•  There is no obligation to tip anybody in restaurants, cafés, bars, hotels - or in establishments like hairdressers.  Swiss Federal law has required that all service charges be included in published prices since the early ‘70s. Waiters here are paid decent salaries – and so do not depend on tips for their livelihood.
  • However many people here in Switzerland do add a small tip, but by not generally the 10-20% that is added in some other countries though a higher percentage is more prevalent in some of the larger cities – Zürich for example.  If you are satisfied with your meal feel free to round up the amount to the nearest five to ten francs.  If you are really delighted with the service or you are in a larger group, add a little more. This might be particularly important for those on holiday since families and friends tend to eat in groups.  When in a group leave a larger tip.  Your waiter has worked harder for you.   For a simple coffee or a beer people here will add from .50c to 1fr or so. Most Swiss will leave a tip in a restaurant where they are frequent customers.  
  • Your waiter will appreciate a tip left in cash on the table.  If you have no cash and are paying by credit card then add it to the charge as you might in the United States or the UK.  Some waiters pool their tips but this should make no difference to the amount you leave.
  • If you are dissatisfied with the service do not add anything and make a point of telling the manager.  And as with all criticism, make it constructive!
  • At the hairdresser tipping practice really varies by region and size of town.  In a small place leave 4frs as a minimum.  In resorts and cities leave 10frs or more.  Same goes for treatment in spas.
  •  For American visitors – sales tax is included in ALL prices in Switzerland.  You will not have this added to your bill.  You will see an amount on a bill  listed as TVA/MST.  This is the sales tax but it reflects an amount already included and is not something to pay in addition


  •  Talking loudly when using cell phones in restaurants, public transportation, queuing at the post office or bank, etc. is considered rude. So is talking loudly on trains - to other passengers in your group for example – and will not be appreciated by your fellow passengers.  Note that some cars on the trains are designated as "Silent zones" and any talking above a very low level and especially the use of cell phones is prohibited.

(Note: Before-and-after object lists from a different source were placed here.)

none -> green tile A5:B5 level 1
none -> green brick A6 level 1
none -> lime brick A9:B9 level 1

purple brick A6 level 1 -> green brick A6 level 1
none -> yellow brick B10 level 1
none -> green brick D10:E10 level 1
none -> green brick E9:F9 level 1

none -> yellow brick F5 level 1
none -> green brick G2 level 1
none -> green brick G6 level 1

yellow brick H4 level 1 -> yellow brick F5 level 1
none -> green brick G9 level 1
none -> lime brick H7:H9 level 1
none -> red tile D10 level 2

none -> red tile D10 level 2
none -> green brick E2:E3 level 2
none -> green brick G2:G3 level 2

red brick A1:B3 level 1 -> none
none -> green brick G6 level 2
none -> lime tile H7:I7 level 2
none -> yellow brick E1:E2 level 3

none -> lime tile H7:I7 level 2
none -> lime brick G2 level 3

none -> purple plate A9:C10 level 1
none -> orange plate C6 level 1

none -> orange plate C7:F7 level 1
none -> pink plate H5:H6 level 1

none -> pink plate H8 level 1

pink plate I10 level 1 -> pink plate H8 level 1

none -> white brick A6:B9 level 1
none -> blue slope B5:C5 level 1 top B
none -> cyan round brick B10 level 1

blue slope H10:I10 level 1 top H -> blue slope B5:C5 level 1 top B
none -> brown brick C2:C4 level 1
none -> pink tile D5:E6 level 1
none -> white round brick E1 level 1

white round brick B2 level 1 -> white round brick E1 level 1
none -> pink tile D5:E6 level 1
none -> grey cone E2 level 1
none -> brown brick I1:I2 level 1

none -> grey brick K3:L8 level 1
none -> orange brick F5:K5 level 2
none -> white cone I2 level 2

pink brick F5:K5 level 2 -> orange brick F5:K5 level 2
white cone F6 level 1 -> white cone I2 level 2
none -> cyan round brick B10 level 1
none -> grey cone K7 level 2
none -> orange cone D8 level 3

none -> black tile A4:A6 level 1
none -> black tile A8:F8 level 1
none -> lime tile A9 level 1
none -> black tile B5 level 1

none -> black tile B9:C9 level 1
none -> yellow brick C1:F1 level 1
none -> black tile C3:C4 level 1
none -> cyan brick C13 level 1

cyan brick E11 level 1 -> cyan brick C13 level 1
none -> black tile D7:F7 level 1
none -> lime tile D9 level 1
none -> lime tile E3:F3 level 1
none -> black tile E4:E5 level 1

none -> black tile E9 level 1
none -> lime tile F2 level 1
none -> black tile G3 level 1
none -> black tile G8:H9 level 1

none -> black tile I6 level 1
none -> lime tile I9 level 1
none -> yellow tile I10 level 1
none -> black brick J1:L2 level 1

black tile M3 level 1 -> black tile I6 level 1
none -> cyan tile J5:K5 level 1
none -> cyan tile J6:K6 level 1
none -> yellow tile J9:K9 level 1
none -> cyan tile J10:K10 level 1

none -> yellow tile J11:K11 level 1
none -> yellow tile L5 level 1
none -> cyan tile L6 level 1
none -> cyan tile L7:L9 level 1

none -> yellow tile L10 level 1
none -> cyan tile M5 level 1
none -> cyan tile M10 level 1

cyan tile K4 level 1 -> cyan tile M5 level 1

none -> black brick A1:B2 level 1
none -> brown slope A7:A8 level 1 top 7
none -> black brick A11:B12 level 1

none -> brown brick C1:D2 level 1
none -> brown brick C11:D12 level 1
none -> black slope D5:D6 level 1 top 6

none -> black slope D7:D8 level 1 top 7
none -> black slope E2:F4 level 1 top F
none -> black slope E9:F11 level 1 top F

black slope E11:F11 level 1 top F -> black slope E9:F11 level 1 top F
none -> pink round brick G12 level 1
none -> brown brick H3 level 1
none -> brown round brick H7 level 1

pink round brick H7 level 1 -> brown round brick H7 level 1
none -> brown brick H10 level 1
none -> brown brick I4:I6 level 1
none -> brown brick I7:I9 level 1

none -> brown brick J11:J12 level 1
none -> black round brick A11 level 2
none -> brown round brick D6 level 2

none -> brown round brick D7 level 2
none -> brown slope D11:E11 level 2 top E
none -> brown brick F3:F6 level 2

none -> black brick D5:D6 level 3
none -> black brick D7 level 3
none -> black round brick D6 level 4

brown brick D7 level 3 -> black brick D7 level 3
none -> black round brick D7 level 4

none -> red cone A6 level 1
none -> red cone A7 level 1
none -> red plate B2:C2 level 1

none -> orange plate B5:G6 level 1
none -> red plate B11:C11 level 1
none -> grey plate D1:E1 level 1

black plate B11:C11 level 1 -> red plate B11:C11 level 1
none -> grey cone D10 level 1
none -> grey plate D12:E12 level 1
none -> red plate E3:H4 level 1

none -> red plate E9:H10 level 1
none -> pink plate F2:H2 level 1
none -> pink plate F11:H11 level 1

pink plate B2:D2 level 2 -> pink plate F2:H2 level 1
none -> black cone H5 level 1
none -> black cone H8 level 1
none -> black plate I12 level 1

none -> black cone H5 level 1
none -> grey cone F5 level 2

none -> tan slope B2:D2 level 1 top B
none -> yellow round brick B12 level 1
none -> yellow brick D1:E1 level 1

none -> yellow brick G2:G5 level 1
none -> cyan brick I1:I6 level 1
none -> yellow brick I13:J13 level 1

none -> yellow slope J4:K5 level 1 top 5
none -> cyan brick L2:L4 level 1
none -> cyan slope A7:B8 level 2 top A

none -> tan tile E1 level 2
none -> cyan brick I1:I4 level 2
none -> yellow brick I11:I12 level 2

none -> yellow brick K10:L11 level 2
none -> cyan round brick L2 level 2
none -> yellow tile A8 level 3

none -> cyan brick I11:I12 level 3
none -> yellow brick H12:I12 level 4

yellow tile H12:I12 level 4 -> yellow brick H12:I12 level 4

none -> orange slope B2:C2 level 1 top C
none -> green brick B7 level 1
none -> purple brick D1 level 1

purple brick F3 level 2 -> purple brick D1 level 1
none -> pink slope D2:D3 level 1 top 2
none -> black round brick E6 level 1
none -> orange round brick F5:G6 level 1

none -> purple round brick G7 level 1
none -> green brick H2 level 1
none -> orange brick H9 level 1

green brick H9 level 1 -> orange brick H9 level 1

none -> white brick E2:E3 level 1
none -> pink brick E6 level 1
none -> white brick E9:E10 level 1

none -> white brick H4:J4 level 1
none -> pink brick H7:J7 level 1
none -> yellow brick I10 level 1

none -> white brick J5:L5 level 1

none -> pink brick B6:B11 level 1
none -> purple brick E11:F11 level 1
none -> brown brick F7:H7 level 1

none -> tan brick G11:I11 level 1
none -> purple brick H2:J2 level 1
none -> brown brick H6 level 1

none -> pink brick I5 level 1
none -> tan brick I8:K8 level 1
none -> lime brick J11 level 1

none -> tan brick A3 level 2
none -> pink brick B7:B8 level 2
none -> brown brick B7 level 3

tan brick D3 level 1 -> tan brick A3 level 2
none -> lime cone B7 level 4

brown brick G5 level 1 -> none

  •  Questions about someone's personal income and wealth are considered very rude. The Swiss people place a high priority on their privacy and value it greatly.
  • When addressing someone who might be wearing a name  tag (Hotel staff etc.) do not use his first name.  In French use “Monsieur” or “Madame” without the name.  In German say “Herr” or “Frau” with the name.  When you wish to thank someone say “merci” which is used in both the French and the German-speaking parts of the country and is readily understood!  In the Ticino it is, of course, “grazie”.
  • It is considered polite to greet people when you come into a shop, bank or hotel etc. by saying “Bonjour Monsieur” (or Madame) in the French-speaking part of the country and “Guten Tag” or “Gutend Abend” or a simple “Grützi”  etc in the German part, “Bongiorno” or “Buona Serra” in the Ticino before starting to explain what you want.
  •  Understatement and discretion are values that most Swiss people appreciate. On the other hand showing-off and exaggerated friendliness will raise eyebrows and be looked upon with suspicion.